# taxes whats the point?



## the_rookie (Nov 22, 2004)

I feel that taxes are ok to have but not 51%  its unbelievable how much money the government is making and the US is in trouble whats going on here wheres all this stupid money going?


----------



## zogman (Mar 20, 2002)

rookie,
Correction, the government is not and couldn't if they tried make money. They only know how to take money. uke:


----------



## mr.trooper (Aug 3, 2004)

Most of it gets waisted on crud like "special" hammers for government custodial workers, and on resurching how a fris-bee flies. You know, important stuff we need.

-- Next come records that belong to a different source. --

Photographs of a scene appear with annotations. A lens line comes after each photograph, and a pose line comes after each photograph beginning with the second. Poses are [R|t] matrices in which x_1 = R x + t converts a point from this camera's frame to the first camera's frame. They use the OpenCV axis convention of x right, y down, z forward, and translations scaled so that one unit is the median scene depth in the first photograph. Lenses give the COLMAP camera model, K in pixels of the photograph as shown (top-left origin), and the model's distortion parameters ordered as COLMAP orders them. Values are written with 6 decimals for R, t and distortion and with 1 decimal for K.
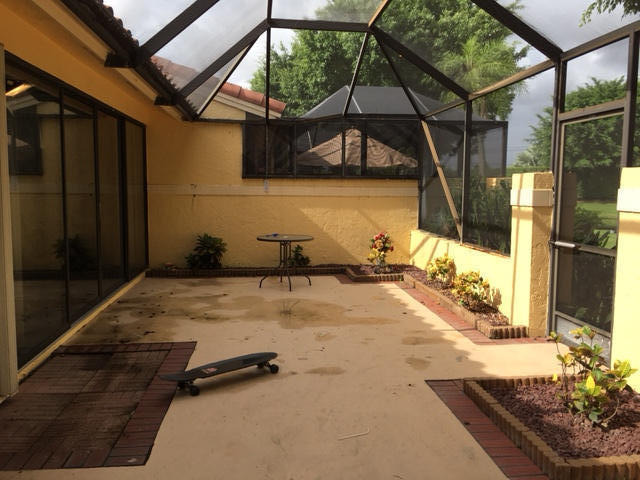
lens RADIAL K [[553.7, 0, 336.2], [0, 553.7, 236.0], [0, 0, 1]] dist [0.112830, -0.142174]
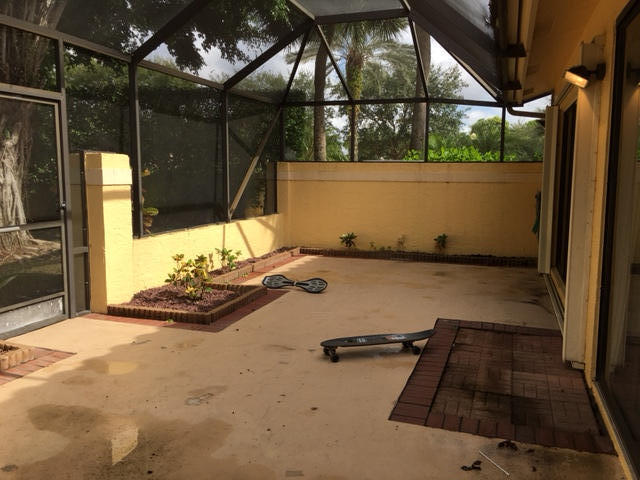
lens RADIAL K [[553.7, 0, 336.2], [0, 553.7, 236.0], [0, 0, 1]] dist [0.112830, -0.142174]
pose [[-0.904759, -0.061063, 0.421524, -0.555581], [0.026719, 0.979584, 0.199254, -0.170563], [-0.425085, 0.191539, -0.884656, 1.910295]]
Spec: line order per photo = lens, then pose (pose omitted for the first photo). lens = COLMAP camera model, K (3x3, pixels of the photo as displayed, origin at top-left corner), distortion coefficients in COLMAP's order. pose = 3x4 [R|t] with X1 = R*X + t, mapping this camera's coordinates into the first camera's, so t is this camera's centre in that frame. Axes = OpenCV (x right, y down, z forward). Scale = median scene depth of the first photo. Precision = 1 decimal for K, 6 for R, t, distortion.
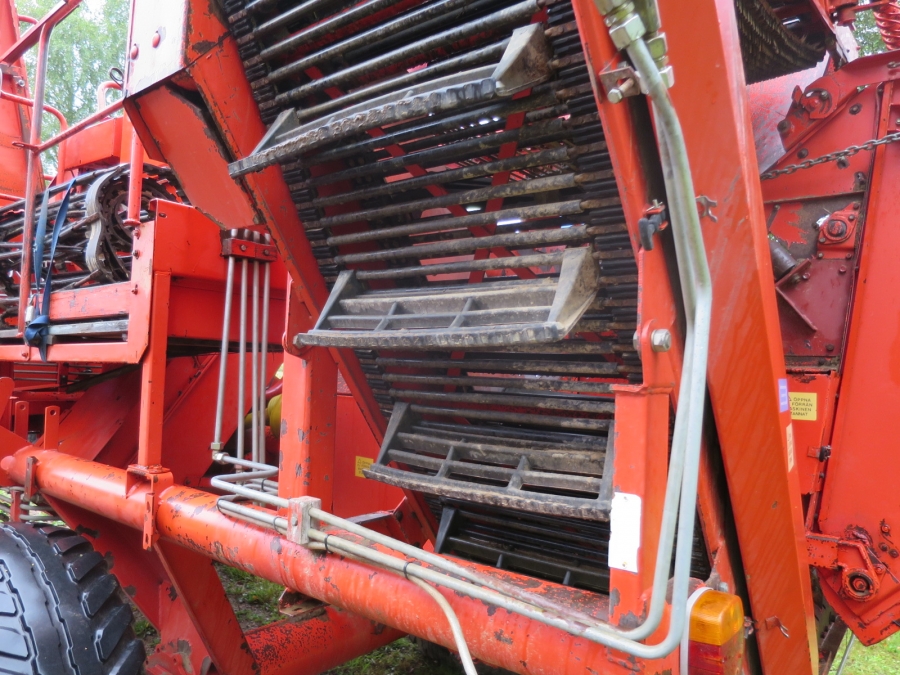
lens RADIAL K [[643.6, 0, 450.0], [0, 643.6, 337.5], [0, 0, 1]] dist [-0.055468, 0.006373]
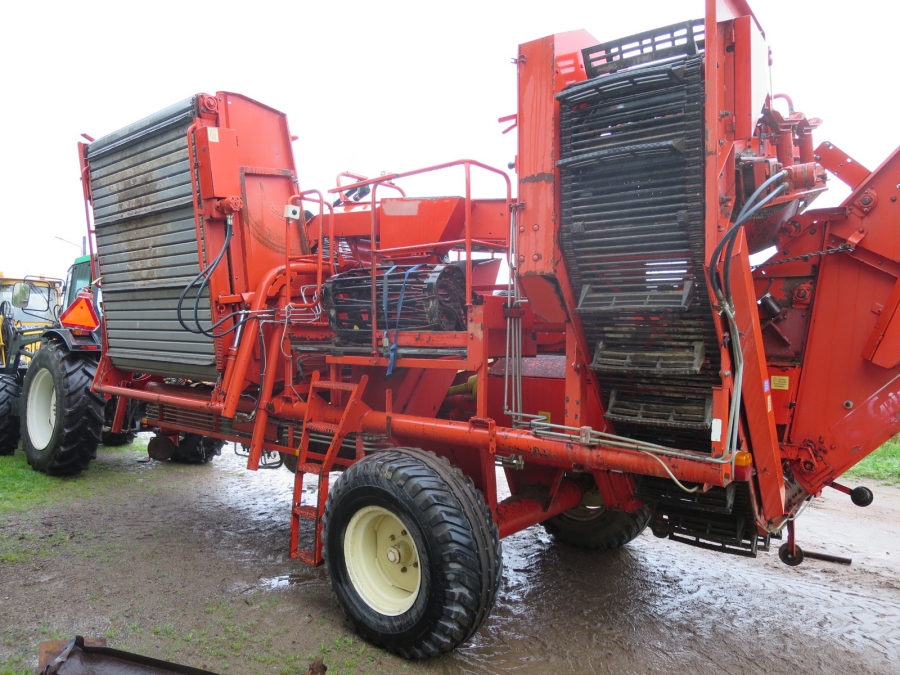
lens RADIAL K [[643.6, 0, 450.0], [0, 643.6, 337.5], [0, 0, 1]] dist [-0.055468, 0.006373]
pose [[0.999584, -0.021840, -0.018829, -0.528254], [0.023088, 0.997363, 0.068801, -0.223291], [0.017276, -0.069207, 0.997453, -1.170087]]
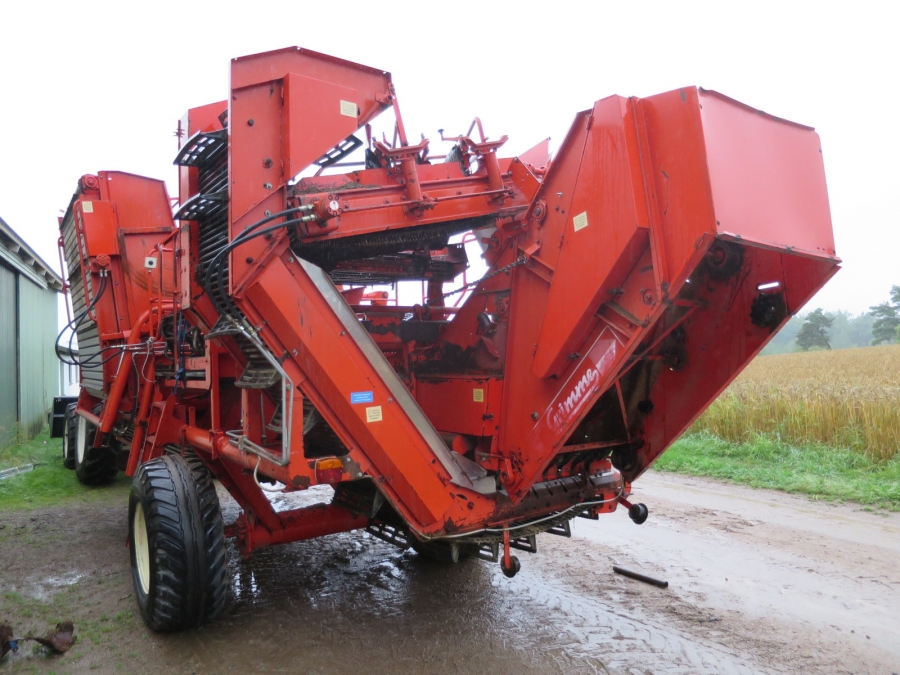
lens RADIAL K [[643.6, 0, 450.0], [0, 643.6, 337.5], [0, 0, 1]] dist [-0.055468, 0.006373]
pose [[0.959747, -0.066217, -0.272947, 1.143766], [0.074360, 0.997039, 0.019589, -0.145180], [0.270842, -0.039097, 0.961830, -1.189258]]
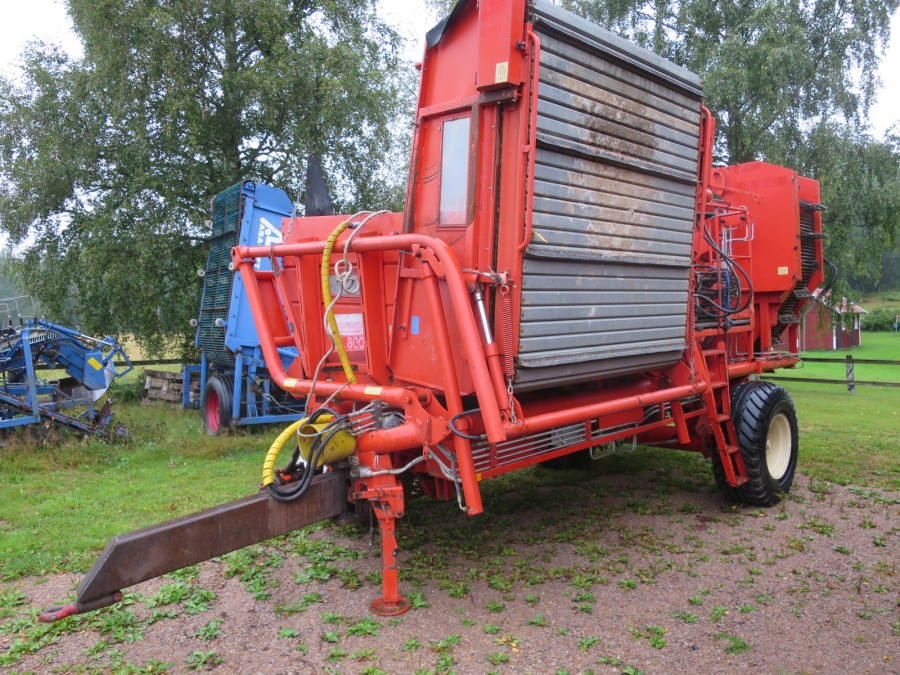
lens RADIAL K [[643.6, 0, 450.0], [0, 643.6, 337.5], [0, 0, 1]] dist [-0.055468, 0.006373]
pose [[0.153237, -0.065922, 0.985988, -4.579543], [-0.012295, 0.997568, 0.068607, -0.159167], [-0.988113, -0.022635, 0.152054, 2.226932]]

the funny thing is that its not any 1 administration. eveory admin for decades has been squandering money on goof-ball stuf like that.


----------



## the_rookie (Nov 22, 2004)

well i say write them a letter and tell them to get there heads out of there *****


----------



## tail chaser (Sep 24, 2004)

Rookie, Just curious how do come up with the 51%?

TC


----------



## Bore.224 (Mar 23, 2005)

Lets not forget all the foreign aid we give to other countries, so they can have the strenth to fly airplanes into our buildings and hate us. :evil:


----------



## the_rookie (Nov 22, 2004)

i meant 37% sorry and then theres state tax so in all i believe it comes up to somewhere around 51% but anyways BORE 224 is right


----------